Redistributive change is exploited by a minority interest to purchase favor with a majority. It’s unfortunate that it is processed through involuntary exploitation or theft, and, in this case, also through fraud or willful deception. This can only lead to a Tutsi slaughter Hutu slaughter Tutsi retributive change cycle.

The only thing a bank (or a country’s currency) has going for it is the confidence of the people. Ask yourself why a political or financial system would commit an act that appears to be suicidal. It’s not logical! So then ask the next questions. Who will gain from the chaos that is being fomented? Who has worked to engineer a breakdown of the current world order.

TrooperJohnSmith | March 26, 2013 at 4:19 pm

By comparison, this could make the so-called housing bubble look like a fart in the ocean.

Yes, deposits are backed up by assets. No assets. No money.

Oops.

Henry Hawkins | March 26, 2013 at 5:56 pm

I would like to point out that absolutely nothing was done to avert or fix this by George W. Bush. That BASTARD.

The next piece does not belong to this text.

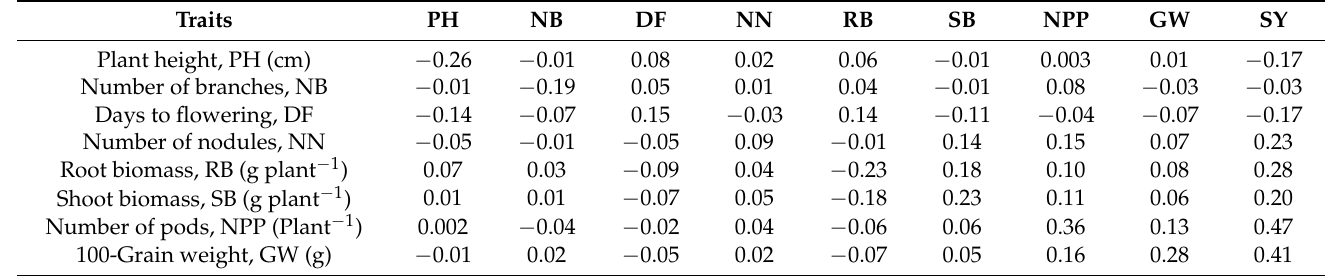
Table 12. Path analysis of direct and indirect effects of soybean characters on seed yield (SY).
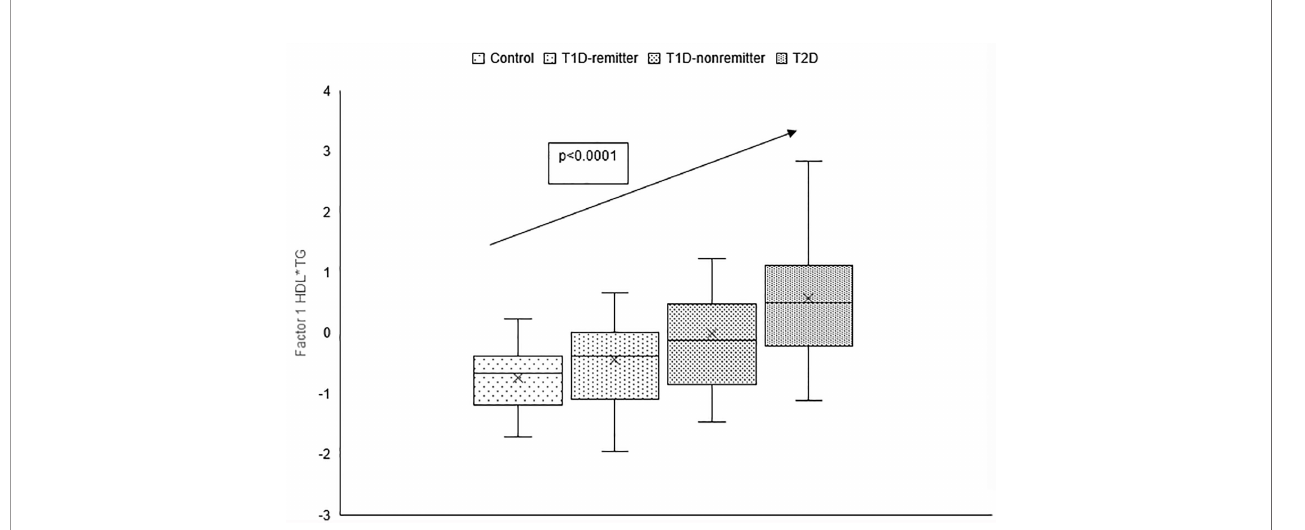
FIGURE 5 | Box plots of the factorial analysis of non-HDL-C, LDL-C, TC, TC/HDL ratio designated as summary factor 1 (TC*LDL) obtained with the factor loading threshold of ≥ 0.45 in 203 adults. Factor 1 explained 90% of the variance in the original lipid parameters with a linear increase in mean composite scores from controls, remitters, non-remitters, and subjects with type 2 diabetes (p=0.0042).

    beladnj in reply to Henry Hawkins. | March 27, 2013 at 4:06 pm

    Henry,
    Although I didn’t like GW he was not a Monarch that does what he wants when he wants. The banking system is governed by legislation from Congress.

    Speaking of Monarchs, I haven’t seen any action from our current Monarch yet. When does he fall into the category of BASTARD?